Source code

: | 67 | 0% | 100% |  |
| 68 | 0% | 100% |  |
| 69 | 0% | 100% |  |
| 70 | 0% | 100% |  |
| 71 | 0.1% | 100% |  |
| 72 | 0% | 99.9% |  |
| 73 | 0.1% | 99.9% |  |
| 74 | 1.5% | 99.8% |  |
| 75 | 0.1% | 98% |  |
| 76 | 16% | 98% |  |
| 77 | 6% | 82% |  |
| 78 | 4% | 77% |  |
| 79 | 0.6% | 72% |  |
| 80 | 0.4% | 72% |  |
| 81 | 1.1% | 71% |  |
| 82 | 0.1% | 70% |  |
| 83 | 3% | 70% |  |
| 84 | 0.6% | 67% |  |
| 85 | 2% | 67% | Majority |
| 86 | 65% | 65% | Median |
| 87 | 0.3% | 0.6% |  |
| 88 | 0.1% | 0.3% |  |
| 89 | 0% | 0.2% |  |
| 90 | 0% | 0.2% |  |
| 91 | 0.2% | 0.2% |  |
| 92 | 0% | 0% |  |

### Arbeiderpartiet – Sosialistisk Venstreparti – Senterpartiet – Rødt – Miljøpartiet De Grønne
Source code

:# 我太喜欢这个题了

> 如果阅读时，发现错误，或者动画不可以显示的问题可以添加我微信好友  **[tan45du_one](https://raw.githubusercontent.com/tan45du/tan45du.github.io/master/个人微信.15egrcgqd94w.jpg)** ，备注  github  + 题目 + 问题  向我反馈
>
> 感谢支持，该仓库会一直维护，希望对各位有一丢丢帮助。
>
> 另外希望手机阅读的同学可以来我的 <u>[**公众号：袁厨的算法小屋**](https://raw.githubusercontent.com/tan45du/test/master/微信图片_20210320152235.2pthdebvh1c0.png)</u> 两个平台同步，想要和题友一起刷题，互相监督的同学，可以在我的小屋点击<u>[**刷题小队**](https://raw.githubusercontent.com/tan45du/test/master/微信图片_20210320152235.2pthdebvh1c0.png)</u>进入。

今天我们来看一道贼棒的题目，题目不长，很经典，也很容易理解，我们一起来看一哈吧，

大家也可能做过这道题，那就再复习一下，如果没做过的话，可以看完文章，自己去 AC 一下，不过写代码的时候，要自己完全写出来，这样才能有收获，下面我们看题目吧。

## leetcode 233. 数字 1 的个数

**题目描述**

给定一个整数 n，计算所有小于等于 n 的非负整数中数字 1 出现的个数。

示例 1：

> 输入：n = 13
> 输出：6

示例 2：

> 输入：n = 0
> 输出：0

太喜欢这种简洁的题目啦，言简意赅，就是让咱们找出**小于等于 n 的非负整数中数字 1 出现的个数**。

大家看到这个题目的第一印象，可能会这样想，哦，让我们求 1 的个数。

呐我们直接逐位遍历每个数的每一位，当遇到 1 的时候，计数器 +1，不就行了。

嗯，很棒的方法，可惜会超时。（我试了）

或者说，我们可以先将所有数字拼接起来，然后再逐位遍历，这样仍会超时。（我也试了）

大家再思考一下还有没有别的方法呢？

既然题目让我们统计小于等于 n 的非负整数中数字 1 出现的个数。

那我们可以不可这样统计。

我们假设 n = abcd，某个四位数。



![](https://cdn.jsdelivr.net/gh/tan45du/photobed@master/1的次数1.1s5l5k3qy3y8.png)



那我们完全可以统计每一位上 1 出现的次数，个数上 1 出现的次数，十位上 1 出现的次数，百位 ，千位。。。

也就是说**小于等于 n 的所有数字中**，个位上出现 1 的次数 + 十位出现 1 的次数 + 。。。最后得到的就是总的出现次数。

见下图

| Job |
Transcribe the records in full, word for word.

| Answer section |
Source code

: | 67 | 0% | 100% |  |
| 68 | 0% | 100% |  |
| 69 | 0% | 100% |  |
| 70 | 0% | 100% |  |
| 71 | 0.1% | 100% |  |
| 72 | 0% | 99.9% |  |
| 73 | 0.1% | 99.9% |  |
| 74 | 1.5% | 99.8% |  |
| 75 | 0.1% | 98% |  |
| 76 | 16% | 98% |  |
| 77 | 6% | 82% |  |
| 78 | 4% | 77% |  |
| 79 | 0.6% | 72% |  |
| 80 | 0.4% | 72% |  |
| 81 | 1.1% | 71% |  |
| 82 | 0.1% | 70% |  |
| 83 | 3% | 70% |  |
| 84 | 0.6% | 67% |  |
| 85 | 2% | 67% | Majority |
| 86 | 65% | 65% | Median |
| 87 | 0.3% | 0.6% |  |
| 88 | 0.1% | 0.3% |  |
| 89 | 0% | 0.2% |  |
| 90 | 0% | 0.2% |  |
| 91 | 0.2% | 0.2% |  |
| 92 | 0% | 0% |  |

### Arbeiderpartiet – Sosialistisk Venstreparti – Senterpartiet – Rødt – Miljøpartiet De Grønne
Source code

:# 我太喜欢这个题了

> 如果阅读时，发现错误，或者动画不可以显示的问题可以添加我微信好友  **[tan45du_one](https://raw.githubusercontent.com/tan45du/tan45du.github.io/master/个人微信.15egrcgqd94w.jpg)** ，备注  github  + 题目 + 问题  向我反馈
>
> 感谢支持，该仓库会一直维护，希望对各位有一丢丢帮助。
>
> 另外希望手机阅读的同学可以来我的 <u>[**公众号：袁厨的算法小屋**](https://raw.githubusercontent.com/tan45du/test/master/微信图片_20210320152235.2pthdebvh1c0.png)</u> 两个平台同步，想要和题友一起刷题，互相监督的同学，可以在我的小屋点击<u>[**刷题小队**](https://raw.githubusercontent.com/tan45du/test/master/微信图片_20210320152235.2pthdebvh1c0.png)</u>进入。

今天我们来看一道贼棒的题目，题目不长，很经典，也很容易理解，我们一起来看一哈吧，

大家也可能做过这道题，那就再复习一下，如果没做过的话，可以看完文章，自己去 AC 一下，不过写代码的时候，要自己完全写出来，这样才能有收获，下面我们看题目吧。

## leetcode 233. 数字 1 的个数

**题目描述**

给定一个整数 n，计算所有小于等于 n 的非负整数中数字 1 出现的个数。

示例 1：

> 输入：n = 13
> 输出：6

示例 2：

> 输入：n = 0
> 输出：0

太喜欢这种简洁的题目啦，言简意赅，就是让咱们找出**小于等于 n 的非负整数中数字 1 出现的个数**。

大家看到这个题目的第一印象，可能会这样想，哦，让我们求 1 的个数。

呐我们直接逐位遍历每个数的每一位，当遇到 1 的时候，计数器 +1，不就行了。

嗯，很棒的方法，可惜会超时。（我试了）

或者说，我们可以先将所有数字拼接起来，然后再逐位遍历，这样仍会超时。（我也试了）

大家再思考一下还有没有别的方法呢？

既然题目让我们统计小于等于 n 的非负整数中数字 1 出现的个数。

那我们可以不可这样统计。

我们假设 n = abcd，某个四位数。



![](https://cdn.jsdelivr.net/gh/tan45du/photobed@master/1的次数1.1s5l5k3qy3y8.png)



那我们完全可以统计每一位上 1 出现的次数，个数上 1 出现的次数，十位上 1 出现的次数，百位 ，千位。。。

也就是说**小于等于 n 的所有数字中**，个位上出现 1 的次数 + 十位出现 1 的次数 + 。。。最后得到的就是总的出现次数。

见下图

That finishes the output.